Collected data entries:
+ + + + + + +

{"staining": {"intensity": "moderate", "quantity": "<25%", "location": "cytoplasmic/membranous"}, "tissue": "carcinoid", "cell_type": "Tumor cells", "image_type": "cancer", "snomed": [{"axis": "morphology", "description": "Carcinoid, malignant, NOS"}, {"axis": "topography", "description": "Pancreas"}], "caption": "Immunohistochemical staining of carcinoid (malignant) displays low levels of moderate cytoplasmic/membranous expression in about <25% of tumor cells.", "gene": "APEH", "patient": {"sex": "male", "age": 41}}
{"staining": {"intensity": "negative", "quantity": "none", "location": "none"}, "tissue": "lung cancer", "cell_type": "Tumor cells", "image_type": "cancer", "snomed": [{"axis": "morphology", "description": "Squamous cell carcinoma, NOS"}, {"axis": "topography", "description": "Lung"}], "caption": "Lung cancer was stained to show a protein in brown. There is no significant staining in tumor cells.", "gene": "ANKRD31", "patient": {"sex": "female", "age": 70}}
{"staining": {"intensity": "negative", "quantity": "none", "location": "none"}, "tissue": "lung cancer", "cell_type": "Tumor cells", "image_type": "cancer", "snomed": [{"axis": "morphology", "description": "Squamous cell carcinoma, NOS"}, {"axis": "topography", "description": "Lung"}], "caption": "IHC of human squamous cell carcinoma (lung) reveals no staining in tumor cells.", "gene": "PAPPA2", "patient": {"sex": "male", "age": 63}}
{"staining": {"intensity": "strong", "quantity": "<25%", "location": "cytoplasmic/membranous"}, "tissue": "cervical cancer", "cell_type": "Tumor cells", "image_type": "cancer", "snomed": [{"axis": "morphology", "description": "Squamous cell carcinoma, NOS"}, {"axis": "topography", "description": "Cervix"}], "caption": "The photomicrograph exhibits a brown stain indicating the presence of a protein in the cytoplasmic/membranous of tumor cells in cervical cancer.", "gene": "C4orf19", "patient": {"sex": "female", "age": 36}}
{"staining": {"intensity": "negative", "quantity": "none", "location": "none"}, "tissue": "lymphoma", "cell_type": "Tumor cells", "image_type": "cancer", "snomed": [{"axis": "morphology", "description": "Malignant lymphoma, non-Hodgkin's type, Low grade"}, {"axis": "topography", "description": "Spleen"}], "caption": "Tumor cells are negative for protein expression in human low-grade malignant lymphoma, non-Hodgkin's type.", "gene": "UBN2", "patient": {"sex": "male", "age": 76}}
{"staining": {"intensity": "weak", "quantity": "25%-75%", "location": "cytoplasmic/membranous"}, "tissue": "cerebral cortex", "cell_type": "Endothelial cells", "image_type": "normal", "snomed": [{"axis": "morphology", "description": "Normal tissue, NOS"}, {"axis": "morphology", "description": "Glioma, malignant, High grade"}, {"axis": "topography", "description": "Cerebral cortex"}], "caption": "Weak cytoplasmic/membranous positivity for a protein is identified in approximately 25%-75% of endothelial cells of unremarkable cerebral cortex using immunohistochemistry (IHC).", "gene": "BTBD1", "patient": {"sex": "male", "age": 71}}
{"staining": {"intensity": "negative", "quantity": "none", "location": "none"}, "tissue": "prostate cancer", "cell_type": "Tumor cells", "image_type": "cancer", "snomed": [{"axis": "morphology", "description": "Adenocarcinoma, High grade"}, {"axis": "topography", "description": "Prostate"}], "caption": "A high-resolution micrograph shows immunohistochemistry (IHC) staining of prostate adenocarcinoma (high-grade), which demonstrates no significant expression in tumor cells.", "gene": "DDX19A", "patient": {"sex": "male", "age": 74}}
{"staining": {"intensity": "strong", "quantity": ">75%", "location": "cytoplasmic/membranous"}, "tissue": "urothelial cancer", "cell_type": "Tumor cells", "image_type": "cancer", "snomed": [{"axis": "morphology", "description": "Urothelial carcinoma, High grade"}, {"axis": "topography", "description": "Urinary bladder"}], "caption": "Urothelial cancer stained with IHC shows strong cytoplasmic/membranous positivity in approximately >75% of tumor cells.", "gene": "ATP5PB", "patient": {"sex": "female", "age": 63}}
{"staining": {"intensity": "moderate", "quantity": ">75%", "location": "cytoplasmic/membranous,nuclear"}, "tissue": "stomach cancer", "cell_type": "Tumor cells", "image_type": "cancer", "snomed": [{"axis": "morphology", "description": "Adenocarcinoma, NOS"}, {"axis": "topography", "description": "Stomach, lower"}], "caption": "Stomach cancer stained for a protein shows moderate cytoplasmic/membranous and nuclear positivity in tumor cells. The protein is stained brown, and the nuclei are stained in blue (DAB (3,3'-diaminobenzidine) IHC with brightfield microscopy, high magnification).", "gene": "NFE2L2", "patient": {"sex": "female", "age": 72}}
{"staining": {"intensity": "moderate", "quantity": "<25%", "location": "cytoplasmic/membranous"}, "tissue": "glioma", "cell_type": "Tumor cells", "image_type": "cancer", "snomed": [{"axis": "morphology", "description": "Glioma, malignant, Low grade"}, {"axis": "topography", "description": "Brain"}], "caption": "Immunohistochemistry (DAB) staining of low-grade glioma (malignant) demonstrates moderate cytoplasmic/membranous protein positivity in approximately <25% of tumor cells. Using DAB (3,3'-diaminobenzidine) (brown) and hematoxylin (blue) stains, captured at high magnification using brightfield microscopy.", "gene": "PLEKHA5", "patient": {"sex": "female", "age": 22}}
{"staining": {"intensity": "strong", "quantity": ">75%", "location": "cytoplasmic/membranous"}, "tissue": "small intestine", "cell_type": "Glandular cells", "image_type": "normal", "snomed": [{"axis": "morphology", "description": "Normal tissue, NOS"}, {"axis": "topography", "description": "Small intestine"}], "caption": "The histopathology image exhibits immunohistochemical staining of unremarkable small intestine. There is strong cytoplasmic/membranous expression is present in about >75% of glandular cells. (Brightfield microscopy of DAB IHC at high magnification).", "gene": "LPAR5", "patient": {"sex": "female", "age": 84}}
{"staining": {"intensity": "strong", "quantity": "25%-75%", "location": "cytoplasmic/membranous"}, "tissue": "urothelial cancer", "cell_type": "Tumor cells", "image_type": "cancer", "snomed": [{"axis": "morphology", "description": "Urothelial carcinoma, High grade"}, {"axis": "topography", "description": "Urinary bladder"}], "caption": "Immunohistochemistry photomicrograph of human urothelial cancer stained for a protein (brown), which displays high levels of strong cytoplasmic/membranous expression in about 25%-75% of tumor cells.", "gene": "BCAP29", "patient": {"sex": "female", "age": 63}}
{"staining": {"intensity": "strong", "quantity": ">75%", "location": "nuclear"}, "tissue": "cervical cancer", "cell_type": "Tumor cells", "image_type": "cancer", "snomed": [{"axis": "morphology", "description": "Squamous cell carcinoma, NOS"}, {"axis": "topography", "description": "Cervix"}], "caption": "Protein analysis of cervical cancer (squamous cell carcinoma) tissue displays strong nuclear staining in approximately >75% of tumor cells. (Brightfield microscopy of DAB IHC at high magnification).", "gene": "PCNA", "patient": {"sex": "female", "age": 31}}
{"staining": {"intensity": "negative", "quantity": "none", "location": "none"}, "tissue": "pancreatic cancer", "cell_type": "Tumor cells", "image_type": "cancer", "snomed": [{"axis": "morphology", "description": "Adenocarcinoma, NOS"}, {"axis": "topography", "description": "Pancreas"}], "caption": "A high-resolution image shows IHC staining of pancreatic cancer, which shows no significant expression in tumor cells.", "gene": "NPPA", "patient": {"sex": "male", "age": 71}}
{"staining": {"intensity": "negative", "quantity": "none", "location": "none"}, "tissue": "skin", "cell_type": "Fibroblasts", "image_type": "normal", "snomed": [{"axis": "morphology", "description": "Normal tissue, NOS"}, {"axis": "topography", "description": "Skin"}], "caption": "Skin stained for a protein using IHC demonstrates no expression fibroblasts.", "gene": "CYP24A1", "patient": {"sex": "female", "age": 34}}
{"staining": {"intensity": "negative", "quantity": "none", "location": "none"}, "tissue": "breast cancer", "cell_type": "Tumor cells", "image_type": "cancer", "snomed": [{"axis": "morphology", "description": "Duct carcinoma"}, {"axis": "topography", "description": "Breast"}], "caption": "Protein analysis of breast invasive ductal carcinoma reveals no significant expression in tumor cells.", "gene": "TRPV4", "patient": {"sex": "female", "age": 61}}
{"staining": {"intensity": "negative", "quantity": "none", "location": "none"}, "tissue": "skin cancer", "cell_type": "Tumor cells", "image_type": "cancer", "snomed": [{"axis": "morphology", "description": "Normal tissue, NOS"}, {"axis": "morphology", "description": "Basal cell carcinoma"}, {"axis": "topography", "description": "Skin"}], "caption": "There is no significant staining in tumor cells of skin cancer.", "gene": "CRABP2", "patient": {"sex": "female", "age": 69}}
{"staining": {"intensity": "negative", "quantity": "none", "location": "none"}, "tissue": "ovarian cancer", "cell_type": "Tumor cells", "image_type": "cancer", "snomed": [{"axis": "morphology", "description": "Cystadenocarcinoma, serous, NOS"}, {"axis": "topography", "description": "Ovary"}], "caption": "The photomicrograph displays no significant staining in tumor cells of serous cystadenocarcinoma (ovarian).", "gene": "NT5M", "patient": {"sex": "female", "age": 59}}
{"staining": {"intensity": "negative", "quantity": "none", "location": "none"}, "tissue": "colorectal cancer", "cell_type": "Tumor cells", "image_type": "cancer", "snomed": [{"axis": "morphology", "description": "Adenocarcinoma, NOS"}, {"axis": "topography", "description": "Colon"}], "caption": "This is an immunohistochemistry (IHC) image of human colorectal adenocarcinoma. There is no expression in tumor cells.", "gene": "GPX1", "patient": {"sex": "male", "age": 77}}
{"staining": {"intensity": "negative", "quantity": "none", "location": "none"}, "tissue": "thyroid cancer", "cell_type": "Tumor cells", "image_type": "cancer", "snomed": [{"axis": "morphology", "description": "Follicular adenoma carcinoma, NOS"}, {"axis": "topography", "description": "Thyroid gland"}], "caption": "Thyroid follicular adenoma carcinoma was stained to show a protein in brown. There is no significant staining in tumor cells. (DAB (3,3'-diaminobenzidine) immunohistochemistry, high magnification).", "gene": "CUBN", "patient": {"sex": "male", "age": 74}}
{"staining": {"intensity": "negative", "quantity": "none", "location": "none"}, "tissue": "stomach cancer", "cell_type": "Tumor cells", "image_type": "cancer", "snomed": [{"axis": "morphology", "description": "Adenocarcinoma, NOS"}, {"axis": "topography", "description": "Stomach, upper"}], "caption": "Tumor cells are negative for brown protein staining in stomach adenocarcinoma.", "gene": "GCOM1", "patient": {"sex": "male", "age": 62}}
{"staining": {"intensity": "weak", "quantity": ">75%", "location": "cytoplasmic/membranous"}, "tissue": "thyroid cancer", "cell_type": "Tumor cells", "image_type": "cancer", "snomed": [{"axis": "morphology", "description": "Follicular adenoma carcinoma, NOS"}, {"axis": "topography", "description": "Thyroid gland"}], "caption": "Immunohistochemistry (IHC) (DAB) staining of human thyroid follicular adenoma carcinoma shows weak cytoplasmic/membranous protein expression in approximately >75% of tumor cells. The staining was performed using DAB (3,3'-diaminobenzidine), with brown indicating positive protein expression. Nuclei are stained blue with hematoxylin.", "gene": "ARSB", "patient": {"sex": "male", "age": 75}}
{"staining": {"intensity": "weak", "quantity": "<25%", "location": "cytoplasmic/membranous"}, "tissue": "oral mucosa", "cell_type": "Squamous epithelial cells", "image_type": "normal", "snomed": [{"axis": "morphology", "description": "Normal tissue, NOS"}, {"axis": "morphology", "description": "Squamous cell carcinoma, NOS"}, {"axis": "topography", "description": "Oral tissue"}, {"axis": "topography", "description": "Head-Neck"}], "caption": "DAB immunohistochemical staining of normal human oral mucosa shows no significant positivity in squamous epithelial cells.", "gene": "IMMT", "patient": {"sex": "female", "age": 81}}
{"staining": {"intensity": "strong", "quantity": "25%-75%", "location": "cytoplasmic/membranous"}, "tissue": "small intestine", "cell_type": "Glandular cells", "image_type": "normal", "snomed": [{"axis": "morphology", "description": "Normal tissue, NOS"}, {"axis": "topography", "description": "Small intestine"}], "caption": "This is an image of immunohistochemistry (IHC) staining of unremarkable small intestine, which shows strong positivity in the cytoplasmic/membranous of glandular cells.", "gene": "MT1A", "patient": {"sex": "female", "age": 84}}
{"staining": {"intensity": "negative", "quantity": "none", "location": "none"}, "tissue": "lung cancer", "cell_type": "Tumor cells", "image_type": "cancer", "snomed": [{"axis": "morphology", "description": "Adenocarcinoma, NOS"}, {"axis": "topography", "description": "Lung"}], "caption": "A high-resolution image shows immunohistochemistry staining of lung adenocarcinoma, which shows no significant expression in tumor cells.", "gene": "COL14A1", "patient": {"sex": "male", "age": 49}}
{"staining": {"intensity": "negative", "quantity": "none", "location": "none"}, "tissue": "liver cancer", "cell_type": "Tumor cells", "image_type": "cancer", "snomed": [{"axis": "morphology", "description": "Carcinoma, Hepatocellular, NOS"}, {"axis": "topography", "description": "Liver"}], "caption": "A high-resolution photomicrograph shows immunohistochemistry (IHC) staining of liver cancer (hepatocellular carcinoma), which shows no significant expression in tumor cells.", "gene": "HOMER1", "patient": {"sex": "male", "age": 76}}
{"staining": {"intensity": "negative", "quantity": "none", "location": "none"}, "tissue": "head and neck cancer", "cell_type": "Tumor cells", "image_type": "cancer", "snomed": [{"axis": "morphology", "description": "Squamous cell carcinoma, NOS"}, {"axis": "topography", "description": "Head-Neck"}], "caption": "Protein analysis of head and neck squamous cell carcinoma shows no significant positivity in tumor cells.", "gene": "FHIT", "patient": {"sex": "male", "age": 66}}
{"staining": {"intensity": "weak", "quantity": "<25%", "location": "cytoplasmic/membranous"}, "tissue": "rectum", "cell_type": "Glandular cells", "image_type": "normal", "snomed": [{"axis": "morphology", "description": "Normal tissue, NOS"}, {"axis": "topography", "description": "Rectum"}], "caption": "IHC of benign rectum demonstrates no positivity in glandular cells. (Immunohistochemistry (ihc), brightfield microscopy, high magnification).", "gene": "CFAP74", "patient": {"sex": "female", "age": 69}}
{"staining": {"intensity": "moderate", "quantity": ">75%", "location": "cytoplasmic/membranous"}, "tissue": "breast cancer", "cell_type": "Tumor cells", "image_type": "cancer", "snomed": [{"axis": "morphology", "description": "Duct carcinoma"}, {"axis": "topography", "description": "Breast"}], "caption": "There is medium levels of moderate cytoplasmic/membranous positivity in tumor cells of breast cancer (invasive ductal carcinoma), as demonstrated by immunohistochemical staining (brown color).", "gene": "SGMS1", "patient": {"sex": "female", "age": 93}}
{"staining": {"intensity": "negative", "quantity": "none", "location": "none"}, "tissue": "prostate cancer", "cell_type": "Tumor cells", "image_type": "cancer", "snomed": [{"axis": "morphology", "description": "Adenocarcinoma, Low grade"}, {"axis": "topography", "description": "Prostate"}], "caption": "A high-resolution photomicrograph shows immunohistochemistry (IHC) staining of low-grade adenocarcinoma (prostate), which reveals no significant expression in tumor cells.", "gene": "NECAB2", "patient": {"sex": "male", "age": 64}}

+ + + + + + +

__About this exercise__: Among the records, find all lines that include the string "Skin" and return them.

__Result of this task__:
{"staining": {"intensity": "negative", "quantity": "none", "location": "none"}, "tissue": "skin", "cell_type": "Fibroblasts", "image_type": "normal", "snomed": [{"axis": "morphology", "description": "Normal tissue, NOS"}, {"axis": "topography", "description": "Skin"}], "caption": "Skin stained for a protein using IHC demonstrates no expression fibroblasts.", "gene": "CYP24A1", "patient": {"sex": "female", "age": 34}}
{"staining": {"intensity": "negative", "quantity": "none", "location": "none"}, "tissue": "skin cancer", "cell_type": "Tumor cells", "image_type": "cancer", "snomed": [{"axis": "morphology", "description": "Normal tissue, NOS"}, {"axis": "morphology", "description": "Basal cell carcinoma"}, {"axis": "topography", "description": "Skin"}], "caption": "There is no significant staining in tumor cells of skin cancer.", "gene": "CRABP2", "patient": {"sex": "female", "age": 69}}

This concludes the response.